InfluxDB v3 Core - Memory Management for Large Imports

Hi,

I am migrating from InfluxDB v2 to v3.7.0 Core on RHEL 9.6 using file-based storage.

I imported 25 line protocol files which is around 96K records (each file not exceeds 10k records), but after the import i noticed that 12GB RAM used (80%) (Server: 15GB RAM total).

Still we have 6 to 7 million records to import. Memory grows and doesn’t release. No parquet files created yet, waited for more than 6 hours (only i can see WAL files created).

Setup:

InfluxDB: v3.7.0 Core
Storage: File-based (–object-store file)
Config: --force-snapshot-mem-threshold 70%, --wal-snapshot-size 100

What is the recommended batch size (records per write) for imports to optimize memory?
Should there be a time interval/delay between file imports?
Will parquet files eventually be created to free memory?

Any guidance on import strategy for large migrations would be appreciated. Thanks.

1 Like

My funny feeling after having observed InfluxDB3 behaviour now for a few months is the following:

  • we ingest data as fast as we can and store it in memory to not skip any data
  • memory grows while data still comes in
  • we hope that the data stream will easy at some stage so we can process and write to file

This to me means:
You indeed give the system more time to not just ingest but also digest and write the data.
If that does not happen, the system will rather crash than skipping data ingestion, a strategy that seems weirdly flawed.

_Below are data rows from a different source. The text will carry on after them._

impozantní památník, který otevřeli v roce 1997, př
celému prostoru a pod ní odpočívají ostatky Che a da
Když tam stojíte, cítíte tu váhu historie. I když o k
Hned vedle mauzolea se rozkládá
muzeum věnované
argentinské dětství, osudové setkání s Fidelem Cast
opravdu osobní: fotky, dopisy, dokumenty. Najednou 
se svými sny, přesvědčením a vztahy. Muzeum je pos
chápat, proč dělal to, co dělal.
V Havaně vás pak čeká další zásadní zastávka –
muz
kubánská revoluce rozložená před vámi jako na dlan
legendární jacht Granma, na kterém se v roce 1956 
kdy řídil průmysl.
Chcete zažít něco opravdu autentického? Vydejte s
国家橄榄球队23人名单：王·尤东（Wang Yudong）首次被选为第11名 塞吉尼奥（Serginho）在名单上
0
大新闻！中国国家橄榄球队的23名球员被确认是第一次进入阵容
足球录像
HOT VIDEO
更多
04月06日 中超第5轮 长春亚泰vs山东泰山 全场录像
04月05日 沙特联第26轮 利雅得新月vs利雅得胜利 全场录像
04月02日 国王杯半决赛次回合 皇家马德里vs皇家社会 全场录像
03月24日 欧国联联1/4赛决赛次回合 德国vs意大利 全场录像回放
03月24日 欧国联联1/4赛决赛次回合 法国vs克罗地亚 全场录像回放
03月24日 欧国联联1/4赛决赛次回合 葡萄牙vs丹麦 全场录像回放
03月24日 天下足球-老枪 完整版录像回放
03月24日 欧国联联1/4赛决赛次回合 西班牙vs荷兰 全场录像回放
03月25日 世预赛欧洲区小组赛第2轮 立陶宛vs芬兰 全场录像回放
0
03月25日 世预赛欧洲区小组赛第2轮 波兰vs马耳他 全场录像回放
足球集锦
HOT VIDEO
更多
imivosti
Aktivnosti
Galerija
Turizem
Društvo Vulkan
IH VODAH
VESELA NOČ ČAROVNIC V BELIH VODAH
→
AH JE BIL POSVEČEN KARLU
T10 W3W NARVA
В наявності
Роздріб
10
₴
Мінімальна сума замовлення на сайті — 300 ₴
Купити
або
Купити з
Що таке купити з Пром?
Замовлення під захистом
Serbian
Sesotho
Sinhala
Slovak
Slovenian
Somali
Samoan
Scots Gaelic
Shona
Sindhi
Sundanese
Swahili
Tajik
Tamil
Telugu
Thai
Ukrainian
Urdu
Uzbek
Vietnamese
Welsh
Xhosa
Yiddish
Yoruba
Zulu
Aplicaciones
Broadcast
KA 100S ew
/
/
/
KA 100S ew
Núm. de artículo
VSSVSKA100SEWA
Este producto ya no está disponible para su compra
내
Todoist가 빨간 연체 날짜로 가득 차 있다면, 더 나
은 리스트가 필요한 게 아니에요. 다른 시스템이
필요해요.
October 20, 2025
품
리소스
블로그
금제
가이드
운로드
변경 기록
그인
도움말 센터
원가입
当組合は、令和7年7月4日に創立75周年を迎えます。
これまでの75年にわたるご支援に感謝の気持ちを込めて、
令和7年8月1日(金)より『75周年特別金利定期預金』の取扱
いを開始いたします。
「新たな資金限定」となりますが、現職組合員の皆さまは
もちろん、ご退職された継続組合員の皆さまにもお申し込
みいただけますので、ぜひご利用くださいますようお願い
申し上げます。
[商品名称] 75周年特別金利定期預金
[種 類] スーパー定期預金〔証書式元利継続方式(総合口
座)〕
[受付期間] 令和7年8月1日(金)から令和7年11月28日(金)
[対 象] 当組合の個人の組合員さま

So yes, you need to give the system time to digest during import batches.
How much? I don’t know. Maybe it needs some sort of monitoring of RAM/CPU and then continue to feed data.

Hi @binosheen97 should also explicitly tune memory settings—especially --exec-mem-pool-bytes and --force-snapshot-mem-threshold so Parquet persistence can run (every ~10 minutes by default) and move older data out of memory into files. See more here: Troubleshoot issues writing data to InfluxDB | InfluxDB 3 Core Documentation and InfluxDB 3 Core performance tuning and optimization | InfluxDB 3 Core Documentation

Hi, this is my influxdb3 settings.

/opt/influxdb3/influxdb3 serve \
–object-store file \

–data-dir /data/influxdb3 \

–node-id node0 \

–http-bind 0.0.0.0:8181 \

–exec-mem-pool-bytes 60% \

–force-snapshot-mem-threshold 70% \

–wal-flush-interval 10s \

–wal-snapshot-size 100 \

–parquet-mem-cache-size 10% \

–datafusion-num-threads 6

Best way is to tweaking those parameter values (specially memory ones) and see if you notice improvements?